Two More for the Glossary: The Remnant & Agent Provocateur

Agent Provocateur
An agent provocateur (French for “inciting agent”) is a person who commits, or who acts to entice another person to commit an illegal or rash act or falsely implicate them in partaking in an illegal act. An agent provocateur may be acting out of his own sense of duty or may be employed by the police or other entity to discredit or harm another group (e.g. a peaceful protest or demonstration) by provoking them to commit a crime – thus, undermining the protest or demonstration as a whole.
The Remnant
In the short, sublime 1935 work Our Enemy the State, Albert Jay Nock quotes Jose Ortega y Gasset on where the path we are on will inevitably lead us:

…society will have to live for the State, man for the governmental machine. And as after all it is only a machine whose existence and maintenance depend on the vital support around it, the State, after sucking out the very marrow of society, will be left bloodless, a skeleton, dead with that rusty death of machinery, more gruesome than the death of a living organism.
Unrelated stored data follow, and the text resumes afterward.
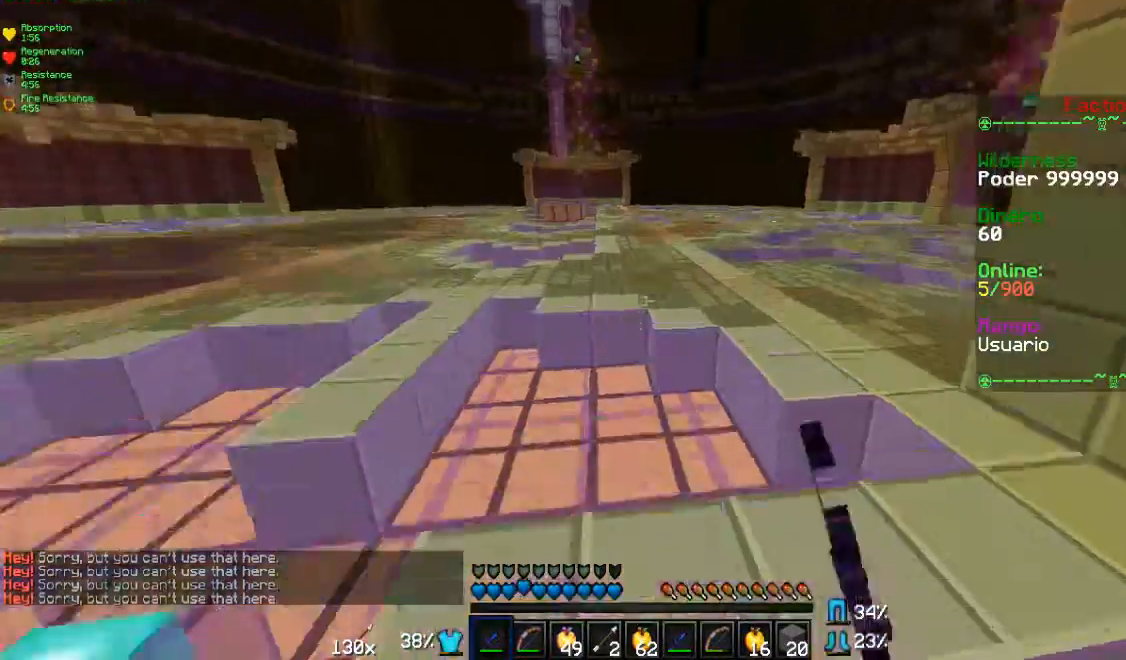
{"keys": ["w"], "mouse": [], "events": []}
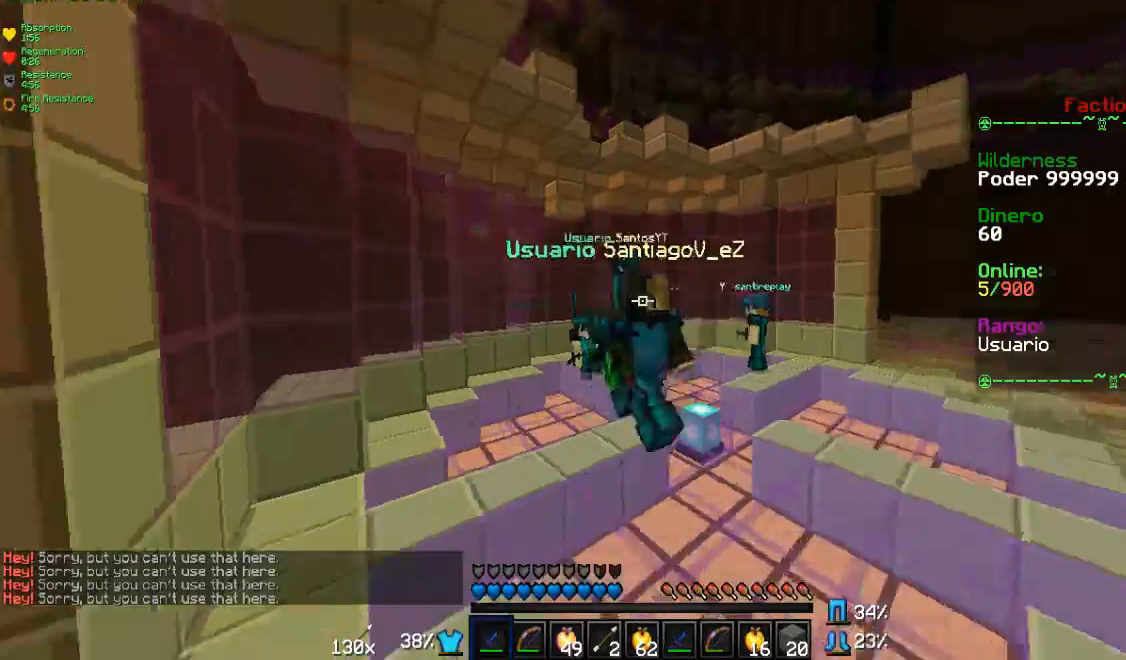
{"keys": ["w"], "mouse": ["left"], "events": [[500, "mouse_left", "down"]]}
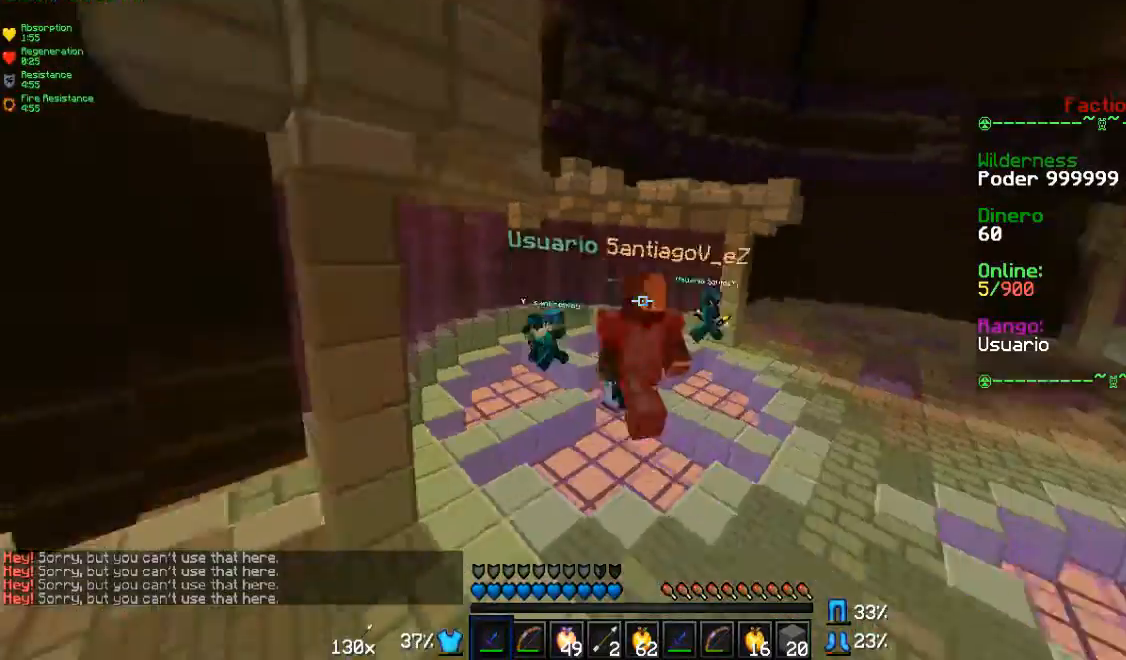
{"keys": ["w"], "mouse": [], "events": [[33, "mouse_left", "up"]]}
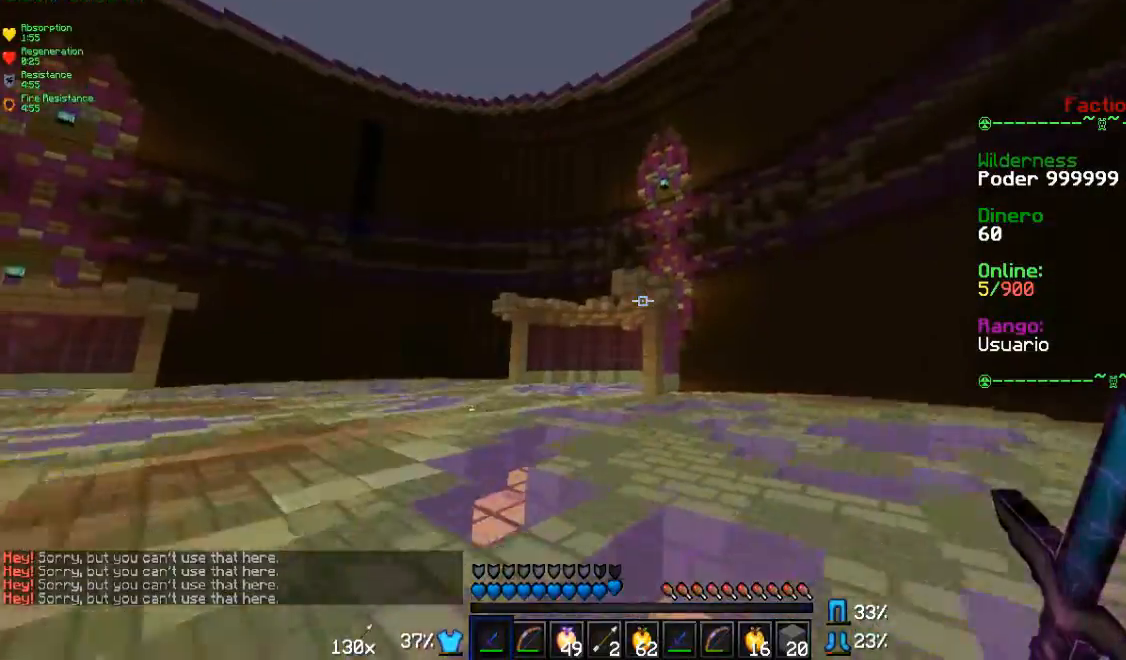
{"keys": ["w"], "mouse": [], "events": []}
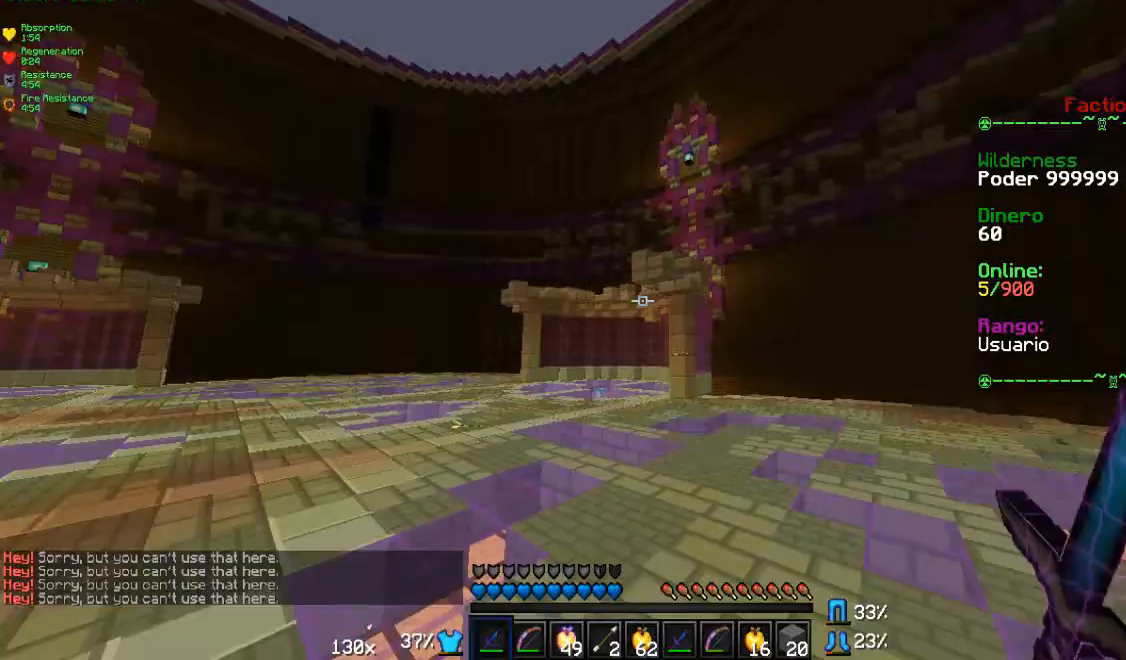
{"keys": [], "mouse": ["left", "right"], "events": [[333, "mouse_left", "down"], [333, "mouse_right", "down"], [433, "w", "up"]]}
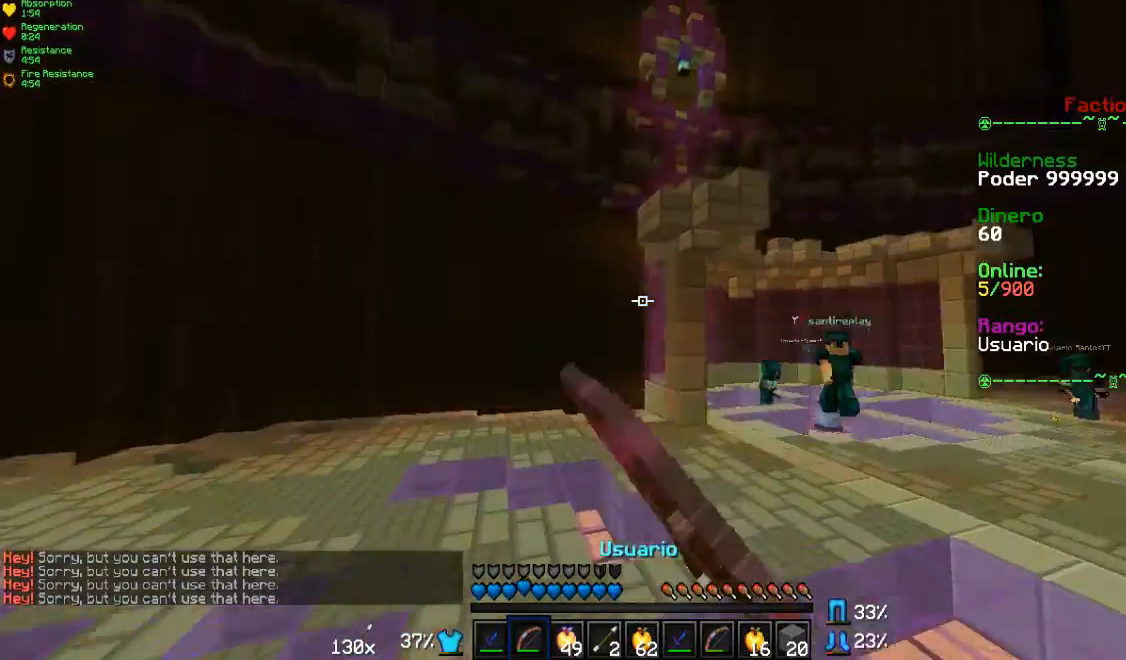
{"keys": ["d", "s"], "mouse": ["left", "right"], "events": [[33, "s", "down"], [500, "d", "down"]]}
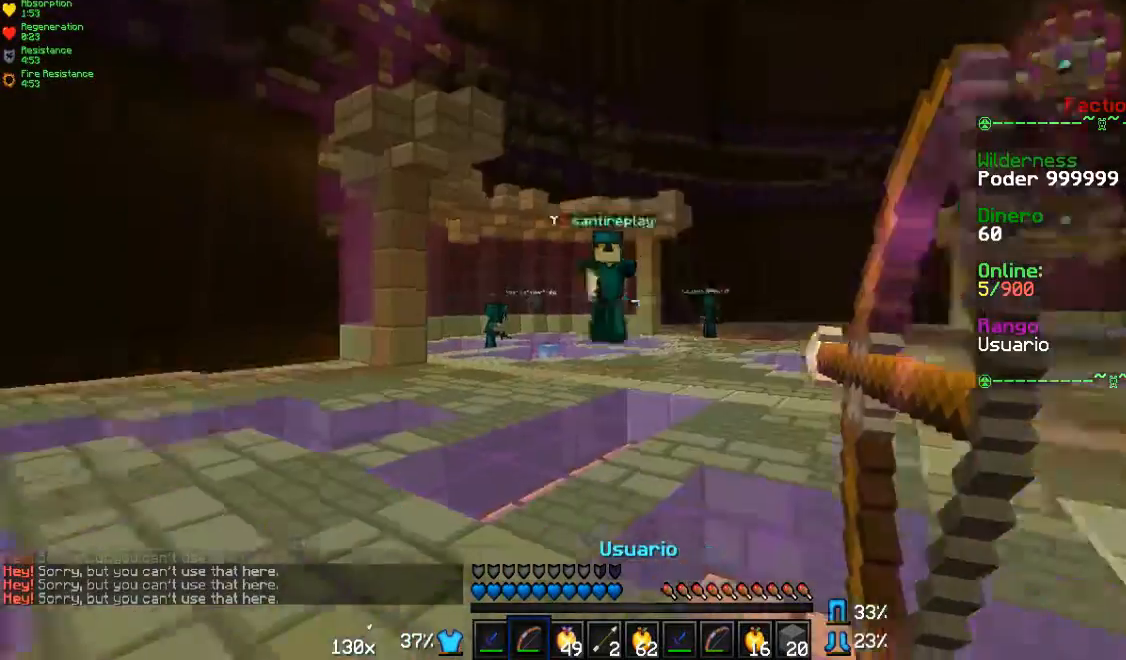
{"keys": ["d", "w"], "mouse": [], "events": [[233, "s", "up"], [367, "mouse_left", "up"], [367, "mouse_right", "up"], [367, "w", "down"]]}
Such was the lamentable fate of ancient civilization.

But even with this future ahead of us, Nock recognizes that there is always a small segment of society, “the remnant,” whom he describes as follows:

…in every civilization, however generally prosaic, however addicted to the short-time point of view on human affairs, there are always certain alien spirits who, while outwardly conforming to the requirements of the civilization around them, still keep a disinterested regard for the plain intelligible law of things, irrespective of any practical end.

I would add only that in addition to keeping a “disinterested regard for the plain intelligible law of things,” the remnant must keep this law known and available for when it is needed for the foundation of a new society–perhaps, at last, a free and just one.